His barn Name is Romeo....he also responds well to baby and goober....on occasion dumby....so maybe you guys could incorporate some of those LOL just a though....but currently his official barn name is Romeo.

So any ideas for show names? Here is a pic...


----------



## Tink01 (Oct 20, 2009)

Like him a lot!! How about:

Boy Romeo
Shakespeares Romeo
Romeo's poison

Not too imaginative myself but thought would have a go!lol


----------



## SoMuchManureSoLittleTime (Jul 6, 2009)

Kid Romeo
Lil Romeo
Mr. Romeo
Roamin' Romeo


----------



## myhorsesonador (Jun 21, 2009)

Romeo's Black Knight
Where art thow Romeo?

thats all I got for now.


----------



## bubblegum (Oct 6, 2009)

baby romeo
goober black baby
black jack


----------



## TwisterRush (Sep 8, 2009)

Romeo's Black Spark. 

Im sure ill have more coming but


----------



## Pidge (Sep 5, 2009)

Wow lol thanks for all the wonderful ideas! At this point im just trying to decide if i want a goofy show name or a serious one lol

If I go with goofy I really liked Goober Black Baby lol thanks bubble gum! Romeo's Black Spark Was a good one too thank you TwistedRush!
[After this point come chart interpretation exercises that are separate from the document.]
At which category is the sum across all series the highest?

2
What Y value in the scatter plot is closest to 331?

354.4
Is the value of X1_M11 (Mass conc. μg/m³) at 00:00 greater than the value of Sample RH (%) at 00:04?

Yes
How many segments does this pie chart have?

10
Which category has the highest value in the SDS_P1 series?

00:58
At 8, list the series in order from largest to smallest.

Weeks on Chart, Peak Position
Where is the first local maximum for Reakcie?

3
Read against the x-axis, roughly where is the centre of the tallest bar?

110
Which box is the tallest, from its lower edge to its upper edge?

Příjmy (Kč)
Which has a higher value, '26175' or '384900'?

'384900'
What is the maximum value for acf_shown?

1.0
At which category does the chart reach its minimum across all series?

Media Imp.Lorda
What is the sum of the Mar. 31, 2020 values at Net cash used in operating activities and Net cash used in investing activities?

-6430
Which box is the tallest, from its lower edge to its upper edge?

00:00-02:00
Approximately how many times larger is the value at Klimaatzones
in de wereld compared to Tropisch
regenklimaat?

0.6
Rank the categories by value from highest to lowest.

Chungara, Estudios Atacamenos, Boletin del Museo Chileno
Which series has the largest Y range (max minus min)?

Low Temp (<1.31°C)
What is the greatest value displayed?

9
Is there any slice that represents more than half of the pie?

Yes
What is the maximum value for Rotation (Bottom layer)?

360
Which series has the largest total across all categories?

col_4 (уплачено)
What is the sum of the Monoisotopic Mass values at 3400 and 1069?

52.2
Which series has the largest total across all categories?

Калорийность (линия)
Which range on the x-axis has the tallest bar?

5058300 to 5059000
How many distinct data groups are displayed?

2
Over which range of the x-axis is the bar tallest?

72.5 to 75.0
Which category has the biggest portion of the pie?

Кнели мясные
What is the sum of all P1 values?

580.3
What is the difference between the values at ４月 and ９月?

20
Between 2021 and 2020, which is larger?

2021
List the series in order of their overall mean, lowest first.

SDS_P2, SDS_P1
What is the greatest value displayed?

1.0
But by all means keep the names coming! I am trying to invent ideas myself but still dont have any lol


----------



## ShutUpJoe (Nov 10, 2009)

Roomin Romeo
Roam E O
Really Really Romantic
My Stupid Romeo


----------



## EquestrianHollywood (Aug 13, 2009)

Romeo's Romance
Baby Romeo
Romeo's Rose (this is kinda girly...but cute )
That boy Romeo
He's my Romeo


----------



## thunderhooves (Aug 9, 2009)

Romantic Romeo
Black or Not
Runnin' Romeo
Ebony Knight


----------



## bubblegum (Oct 6, 2009)

sper nova romeo


----------



## flamingauburnmustang (Dec 25, 2008)

Romeo's Pride
Midnight Romeo
Rising Romeo
Juliet's Romeo (LOL)
Sir Romeo
Roaming Secret

LOL. I can make up a whole lot of weird names....nothing much though. = P

Will think of some more later. ^^,


----------



## Pidge (Sep 5, 2009)

Thank you for all the suggestions again! Im loving all the names...two that stood out were Really Really Romantic and Roaming Secret...but I really like them all...Im thinking after a few more days...(let all you late peeps get your ideas in LOL) I might make a list of my favorites and show them to some friends an my parents an such an see what they think lol

Keep the ideas coming! I still havent thought of one...hes just been romeo to me for so long lol show names just dont come to mind lol


----------